BEGIN Given data

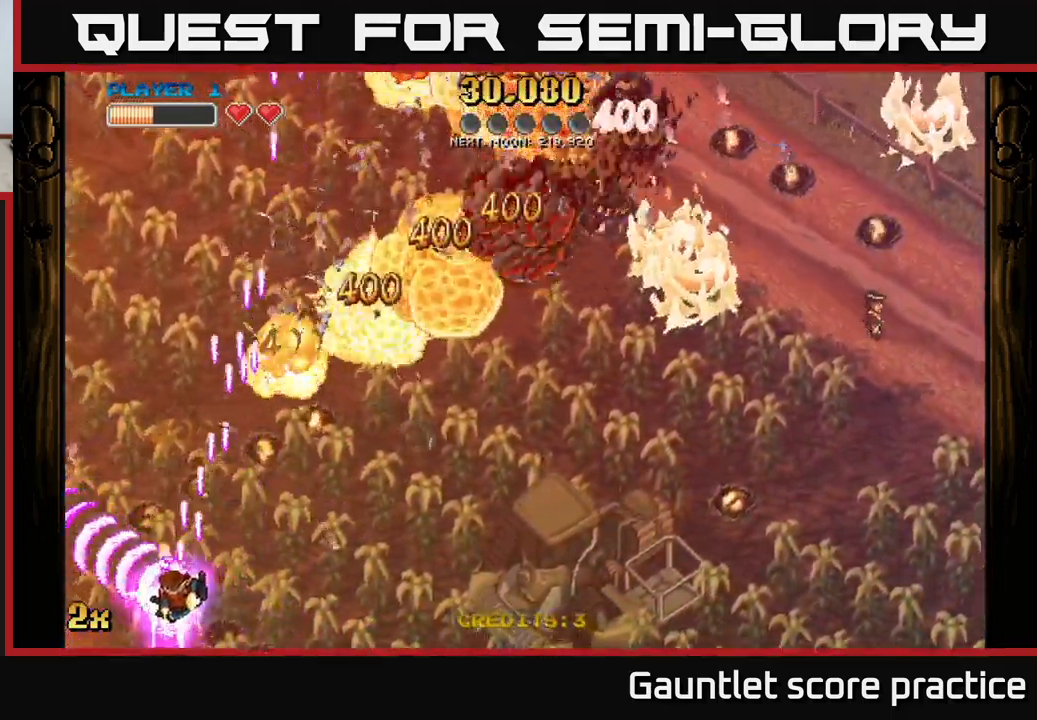
{"buttons": ["A"], "left_stick": "up-right", "events": [[84, "left_stick", "up"], [200, "left_stick", "up-right"], [217, "X", "down"], [400, "X", "up"]]}
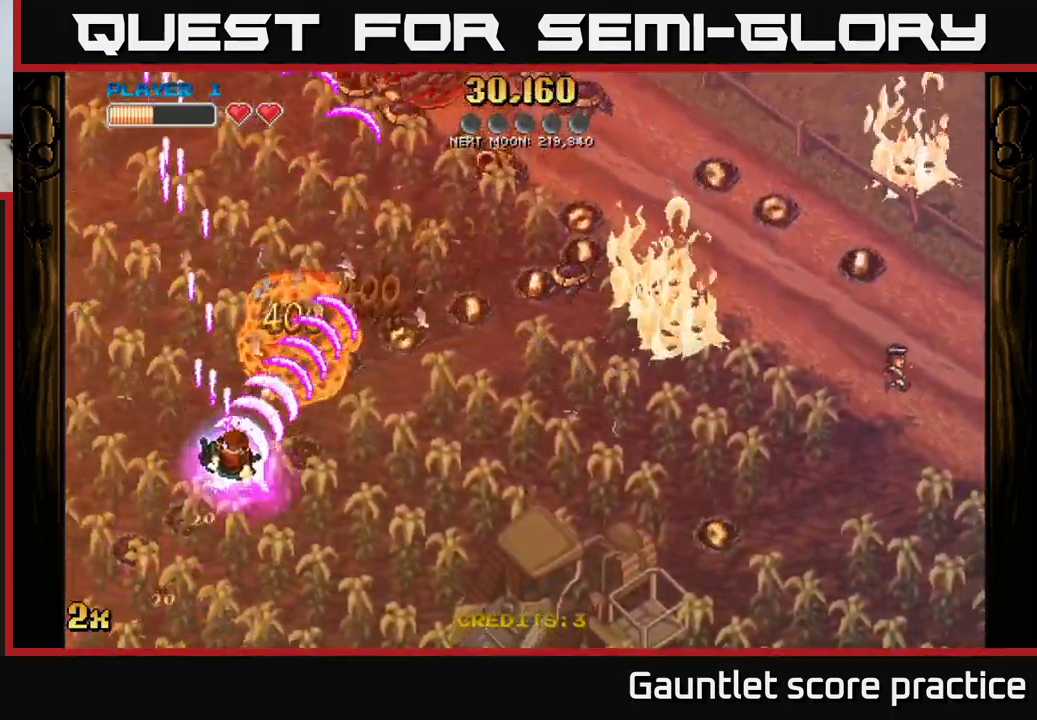
{"buttons": ["A"], "left_stick": "right", "events": [[67, "left_stick", "right"]]}
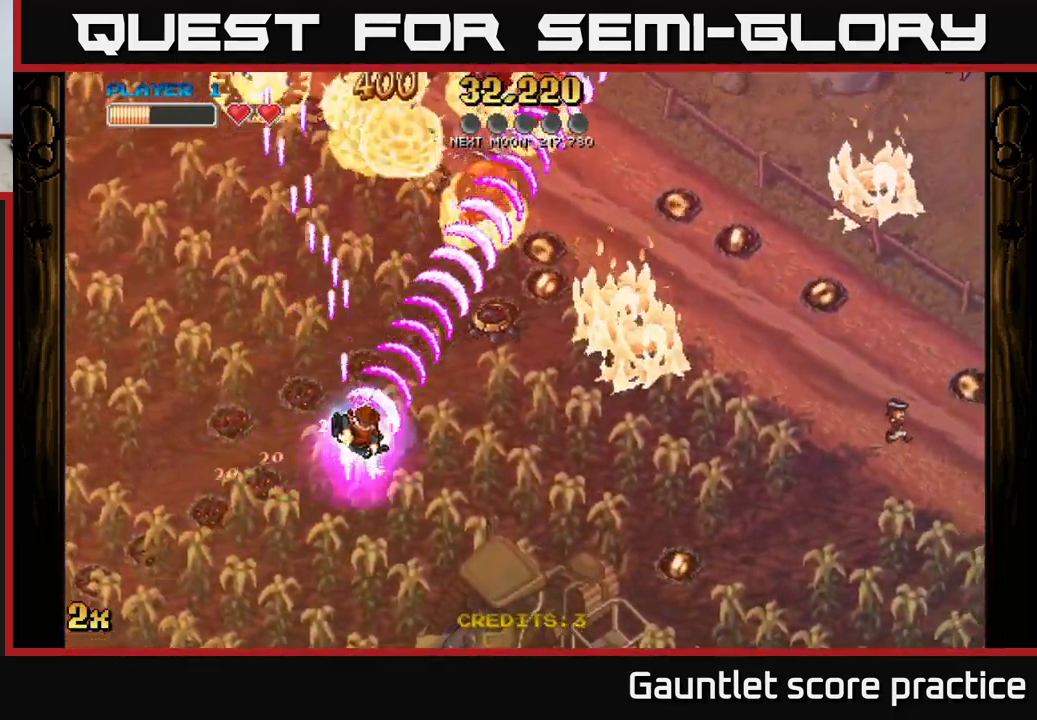
{"buttons": ["A"], "left_stick": "right", "events": []}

END Given data

= What to do =
Restate all of the material above word for word, excluding the pictures.

= Expected answer =
{"buttons": ["A"], "left_stick": "up-right", "events": [[84, "left_stick", "up"], [200, "left_stick", "up-right"], [217, "X", "down"], [400, "X", "up"]]}
{"buttons": ["A"], "left_stick": "right", "events": [[67, "left_stick", "right"]]}
{"buttons": ["A"], "left_stick": "right", "events": []}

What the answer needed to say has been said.